Connie DaVersa, an adult free-lance garment buyer in Los Angeles today but an impulse-buying California teen-ager in the late 1960s, remembered her own weakness for Judy’s stores. “It was the place to shop. They had great displays of what kind of things would go together to encourage you to buy a whole outfit. They would put different colors together that you wouldn’t have thought about combining. If you saw it at Judy’s, you figured, ooh, it must be cool.”

In 1969, the Israels sold their 17-store chain to Beck Industries for about $8 million. Within two years, though, Beck had filed for bankruptcy protection, and in 1971, the Israels bought the company back for what Marcia Israel has said was significantly less than the selling price. A year later, the couple took the company public.

The chain expanded rapidly during the 1970s, largely by plowing profits back into growth. It reached its peak profits in 1984, when Judy’s earned $1.5 million on sales of $46.7 million. Soon after, the slide began.
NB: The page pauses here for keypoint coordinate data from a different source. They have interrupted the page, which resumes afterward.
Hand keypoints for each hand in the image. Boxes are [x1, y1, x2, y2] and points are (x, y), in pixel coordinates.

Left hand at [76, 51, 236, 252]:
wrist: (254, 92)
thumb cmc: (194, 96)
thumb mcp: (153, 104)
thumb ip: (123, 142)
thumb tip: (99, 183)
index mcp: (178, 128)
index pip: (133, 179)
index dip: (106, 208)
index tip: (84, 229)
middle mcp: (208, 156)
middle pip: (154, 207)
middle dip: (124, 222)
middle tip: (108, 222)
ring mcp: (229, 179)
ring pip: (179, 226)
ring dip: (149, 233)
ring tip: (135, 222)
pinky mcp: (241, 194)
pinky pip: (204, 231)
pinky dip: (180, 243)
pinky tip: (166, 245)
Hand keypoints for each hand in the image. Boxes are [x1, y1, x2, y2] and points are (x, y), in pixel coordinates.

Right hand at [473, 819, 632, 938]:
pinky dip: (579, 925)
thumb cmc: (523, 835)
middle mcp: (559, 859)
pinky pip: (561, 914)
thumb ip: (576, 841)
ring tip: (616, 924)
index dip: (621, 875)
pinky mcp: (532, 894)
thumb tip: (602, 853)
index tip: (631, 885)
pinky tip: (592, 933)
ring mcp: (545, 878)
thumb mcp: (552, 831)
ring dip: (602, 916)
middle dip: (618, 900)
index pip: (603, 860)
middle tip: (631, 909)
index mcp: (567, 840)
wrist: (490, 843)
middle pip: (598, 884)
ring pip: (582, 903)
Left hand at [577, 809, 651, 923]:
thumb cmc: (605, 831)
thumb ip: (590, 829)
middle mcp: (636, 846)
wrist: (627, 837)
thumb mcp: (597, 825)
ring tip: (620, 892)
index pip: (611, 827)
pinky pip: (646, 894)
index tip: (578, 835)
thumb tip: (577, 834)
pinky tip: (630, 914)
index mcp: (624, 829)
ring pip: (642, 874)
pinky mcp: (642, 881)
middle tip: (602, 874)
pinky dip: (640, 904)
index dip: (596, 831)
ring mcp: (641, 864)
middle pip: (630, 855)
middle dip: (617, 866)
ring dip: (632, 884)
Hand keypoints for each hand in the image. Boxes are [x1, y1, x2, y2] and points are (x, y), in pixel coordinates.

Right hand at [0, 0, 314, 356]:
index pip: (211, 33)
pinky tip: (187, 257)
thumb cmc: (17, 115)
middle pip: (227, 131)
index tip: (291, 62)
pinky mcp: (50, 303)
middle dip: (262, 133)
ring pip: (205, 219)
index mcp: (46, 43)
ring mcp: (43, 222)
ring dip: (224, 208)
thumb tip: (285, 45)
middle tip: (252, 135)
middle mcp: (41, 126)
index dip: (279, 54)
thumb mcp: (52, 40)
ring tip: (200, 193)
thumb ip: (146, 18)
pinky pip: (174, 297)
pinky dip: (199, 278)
Despite the company’s recent problems, the Israels have continued to do well. Besides their combined $300,000 salaries, the Israels took home about $182,000 last year in dividends. Moreover, they own a separate company that Judy’s paid $288,000 last year to provide security systems at the clothing stores.

JUDY’S INC. AT A GLANCE

Judy’s operates a chain of 70 women’s and 34 men’s apparel stores for teenagers and young adults in California and four other western states. The Van Nuys-based company, founded with one store in 1946, has about 1,000 employees.